▸ **Selected excerpt**:
How do you use other docker apps to use letsencrypt's certs?

    • OMV 5.x (beta)
    • How do you use other docker apps to use letsencrypt's certs?

      I am using Rpi 4, OMV5, docker and portainer.

      So the other day I managed to isntall a cert via letsencrypt's duckdns so I can go to https://<mydomain>.duckdns.org with no problems. Now I want to use emby to use https://<mydomain>.duckdns.org:8920 but somehow I could not get the emby app to utilize letsencrypt's certifcate. I also created subdomains like sonarr.<mydomain>.duckdns.org radarr.<mydomain>.duckdns.org and jackett.<mydomain>.duckdns.org but not sure how I can take advantage of the letsencrypt certificate. Any advice would be helpful. TIA.
    • Similar to your question: you sign up and select five sub domains and only use one for Nextcloud. abc.duckdns.org points to Nextcloud and def.duckdns.org, ghi.duckdns.org, jkl.duckdns.org, and mno.duckdns.org all say



      Welcome to our server

      The website is currently being setup under this address.

▸ **Recorded information**:
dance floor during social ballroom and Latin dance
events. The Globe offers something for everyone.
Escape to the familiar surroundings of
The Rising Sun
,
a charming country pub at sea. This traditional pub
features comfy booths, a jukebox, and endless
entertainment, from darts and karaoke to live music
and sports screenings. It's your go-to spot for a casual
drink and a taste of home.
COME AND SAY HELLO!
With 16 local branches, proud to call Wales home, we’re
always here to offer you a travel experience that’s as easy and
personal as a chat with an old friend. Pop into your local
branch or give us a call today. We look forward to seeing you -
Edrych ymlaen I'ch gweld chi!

▸ **Exercise tasks**:
1. Summarize the forum thread in three sentences.
2. Please reproduce the passage of the forum thread starting at "So the other" and ending at "be helpful. TIA.".

▸ **Outputs for the tasks**:
1. Running an Rpi 4 with OMV5, docker and portainer, the poster installed a certificate through letsencrypt's duckdns and can reach https://<mydomain>.duckdns.org without problems. They want emby to use https://<mydomain>.duckdns.org:8920 but could not get it to use the certificate, and they are also unsure how to use the certificate with the sonarr, radarr and jackett subdomains they created. A reply describes a similar case in which one of five subdomains points to Nextcloud, while the other four show a "Welcome to our server" page saying the website is still being set up.

2.
So the other day I managed to isntall a cert via letsencrypt's duckdns so I can go to https://<mydomain>.duckdns.org with no problems. Now I want to use emby to use https://<mydomain>.duckdns.org:8920 but somehow I could not get the emby app to utilize letsencrypt's certifcate. I also created subdomains like sonarr.<mydomain>.duckdns.org radarr.<mydomain>.duckdns.org and jackett.<mydomain>.duckdns.org but not sure how I can take advantage of the letsencrypt certificate. Any advice would be helpful. TIA.